The fund invests in public equities, private equities, real estate, infrastructure and fixed income instruments. It first invested in agriculture in 2012, including farmland in Canada, the U.S., Australia, New Zealand and Brazil. According to its latest annual report, the pension fund’s farmland assets are valued at C$787 million.

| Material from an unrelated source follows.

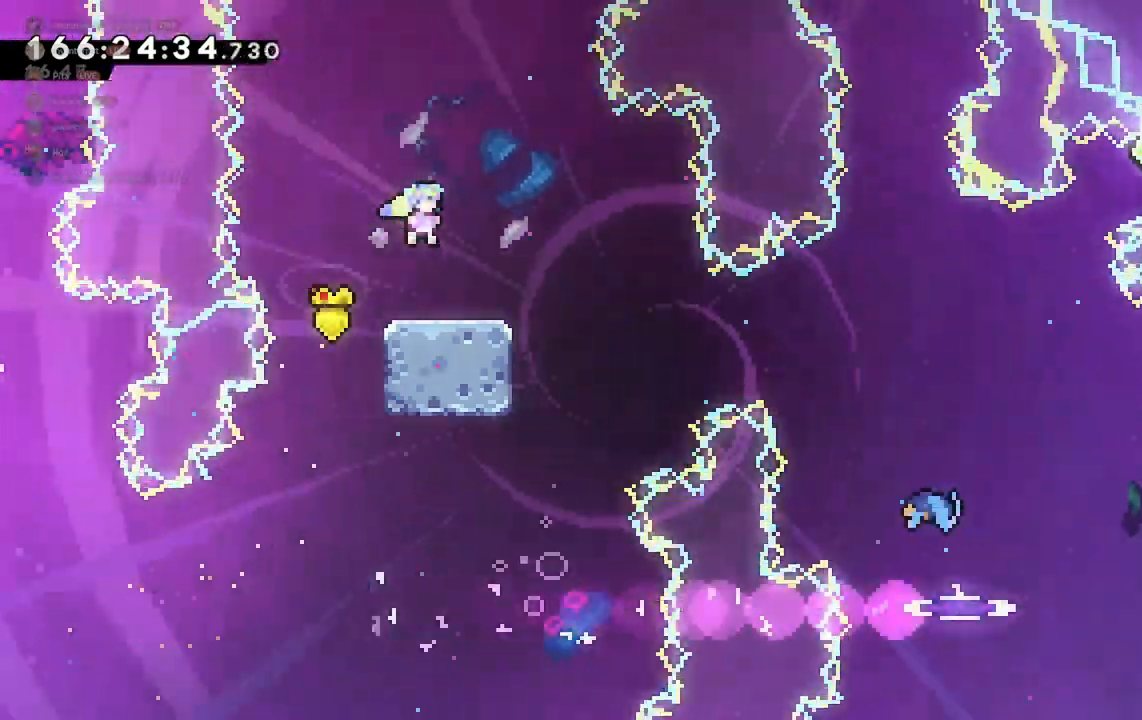
{"keys": ["d"], "events": [[200, "jump2", "down"], [233, "jump2", "up"]]}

"As an asset class, agriculture is an excellent fit for a long-term investor like CPPIB, and we are excited about the opportunity to acquire a significant stake in Glencore Agri, a leading agricultural business,” said Mark Jenkins, senior managing director and global head of private investments at CPPIB. “Glencore Agri complements our existing portfolio of agriculture assets, bringing global exposure, scale and diversification. In addition, Glencore Agri's experienced management team has a proven track record of growth, and combined with a successful business model, we see this as a compelling opportunity that aligns with CPPIB's long-term investment horizon.
Glencore Agri is a differentiated and vertically-integrated business focused on the global agricultural products value chain, Glencore said. Built around a network of high-quality origination and logistics assets, comprising over 200 storage facilities, 31 processing facilities and 23 ports, Glencore Agri is well-positioned in key export regions and in the trade of major agricultural commodities including grains, oilseeds products, rice, sugar, pulses and cotton.
Barclays, Citi and Credit Suisse acted as joint financial advisers to Glencore. Linklaters LLP provided legal advice to Glencore.